Text under study:
──────────────────────────────
# Trying to understand the power of shooting butterfly



## KawKan (May 11, 2013)

I love shooting butterfly! The increased speed results in a flatter trajectory and greater impact at the target. That much is obvious.

But I also like to understand what's going on with my slingshot, so I set up a chrony test.

I used 1632 bands set up three ways (5 inch singles, 5 inch full loops, and 10 inch singles). Each bandset was mounted on the same Dankung. Each bandset was drawn to 500 percent of the relaxed length (5-inch to 25-inch, 10-inch to 50-inch). I measured 5 shots, threw out the high and low, and averaged the remaining measurements. I also checked the resistance or draw weight of each set up.

Data with ⅜ inch steel ammo

Format Draw Velocity

5 inch singles 5 lbs 143.8 fps

5 inch loops 10 lbs 184.5 fps

10 inch singles 5 lbs 186.1 fps

The data drives three conclusions.




Velocity is a result of how much rubber you use, regardless of draw length.



Draw weight for a given percentage of elongation stays the same regardless of length.



Full butterfly performance gains are a result of adding rubber without the penalty of adding draw weight.


Note: The velocity difference between 5-inch singles and 10-inch singles is about 23 percent. The velocity difference between 5-inch loops and 10-inch singles is about 1 percent - attributable to testing error.


----------



## skropi (Mar 22, 2018)

Nice test. Too bad I cant shoot butterfly well yet. I did notice an extreme difference in speed with just 20cm added draw length, so I can imagine how much more powerful an added 75cm in my draw length would be. 
KawKan, do you find you are more accurate with butterfly shooting, or are you using it purely to gain power?


----------



## Buckskin Dave (Apr 4, 2018)

Great post kawkan. A lot of thought and planing went into that test. Were the results what you expected?


----------



## KawKan (May 11, 2013)

@skropi: The accuracy question is a little difficult for me. I am more accurate now, but I think it's only because I have shot longer and learned a lot, and not just because I'm shooting butterfly.

@Buckskin Dave: I was surprised with both the results of the draw weights, and the chronograph. I expected a 10 inch length of tubing to have more stretch resistance than 5 inches - but not so if they are both stretched 500 percent. Also I expected the ammo to pick up more velocity over 40 inches of acceleration (50 inch draw minus 10 inches of relaxed length) than in 20 inches (25 inch draw minus 5 inches of relaxed length). It was a pleasant surprise that the KISS principle applies to latex performance too!


----------



## MakoPat (Mar 12, 2018)

Thanks for sharing. That is intriguing data... and you can sling some speed! I'd need 20 more inches of arm and some extended forks.


----------



## flipgun (Nov 14, 2012)

MakoPat said:


> Thanks for sharing. That is intriguing data... and you can sling some speed! I'd need 20 more inches of arm and some extended forks.


Try this.






Nothing dies on the web Gary.


----------



## Flatband (Dec 18, 2009)
──────────────────────────────
Data extract:
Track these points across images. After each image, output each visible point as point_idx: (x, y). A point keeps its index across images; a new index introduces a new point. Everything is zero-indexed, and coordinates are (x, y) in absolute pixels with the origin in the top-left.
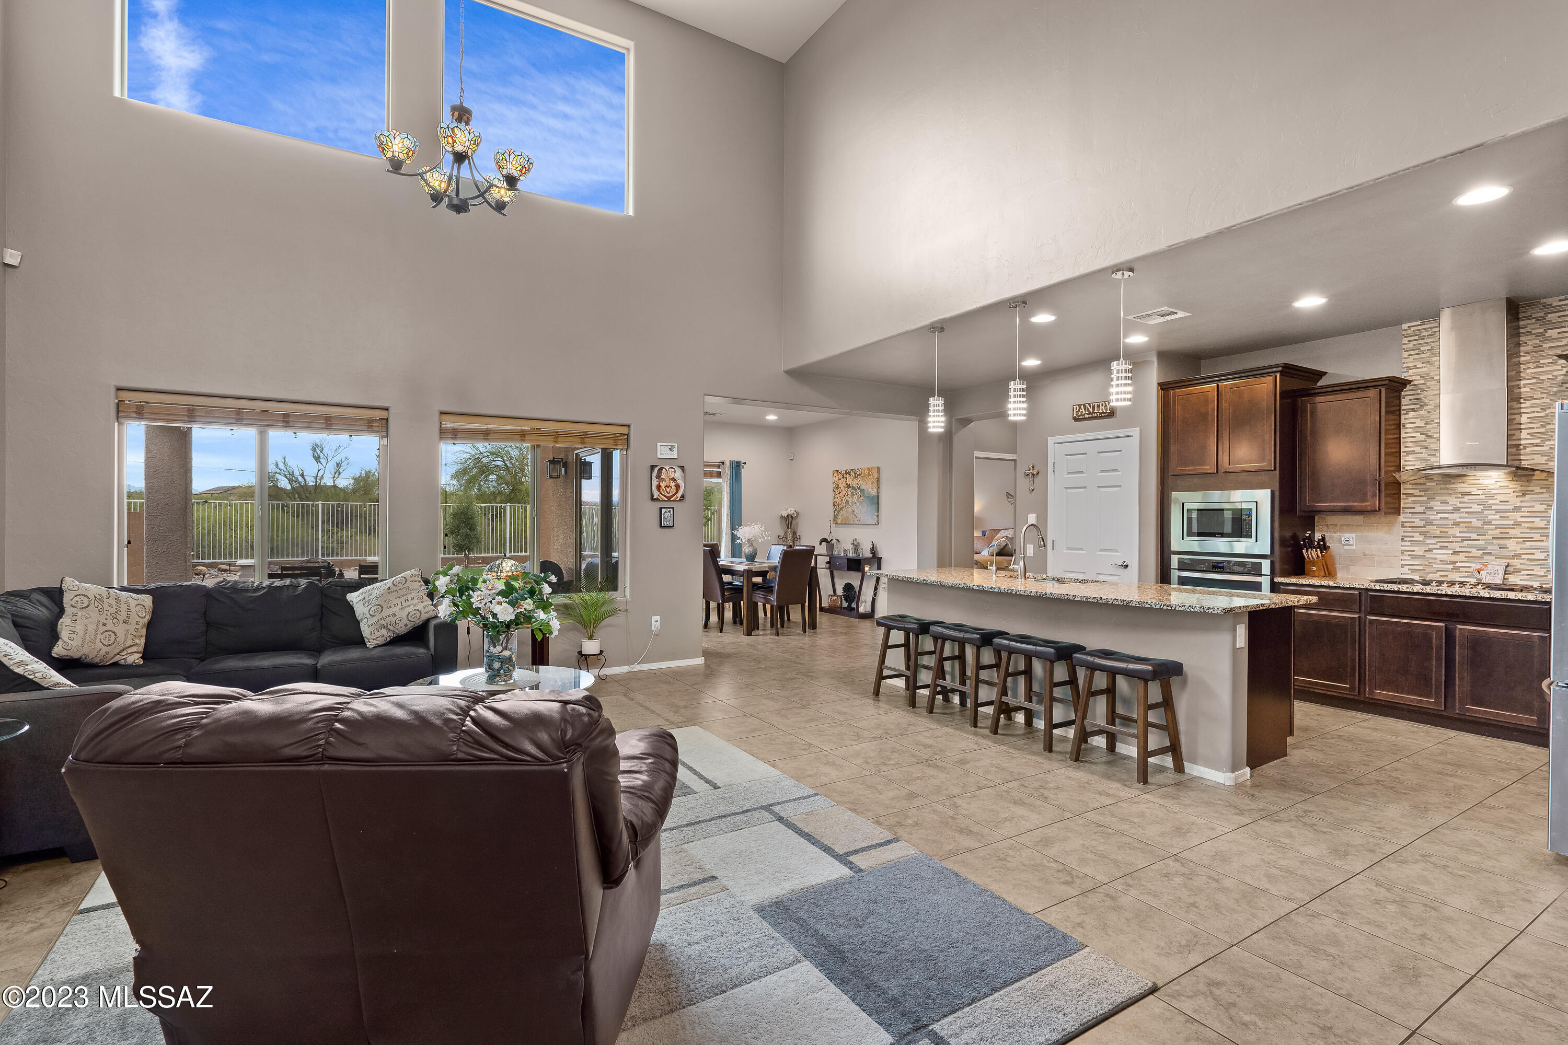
──────────────────────────────
Task details:
Update the passage of the slingshot thread from "The data drives" to "regardless of length.", changing "rubber" to "latex".

Response area:
The data drives three conclusions.




Velocity is a result of how much latex you use, regardless of draw length.



Draw weight for a given percentage of elongation stays the same regardless of length.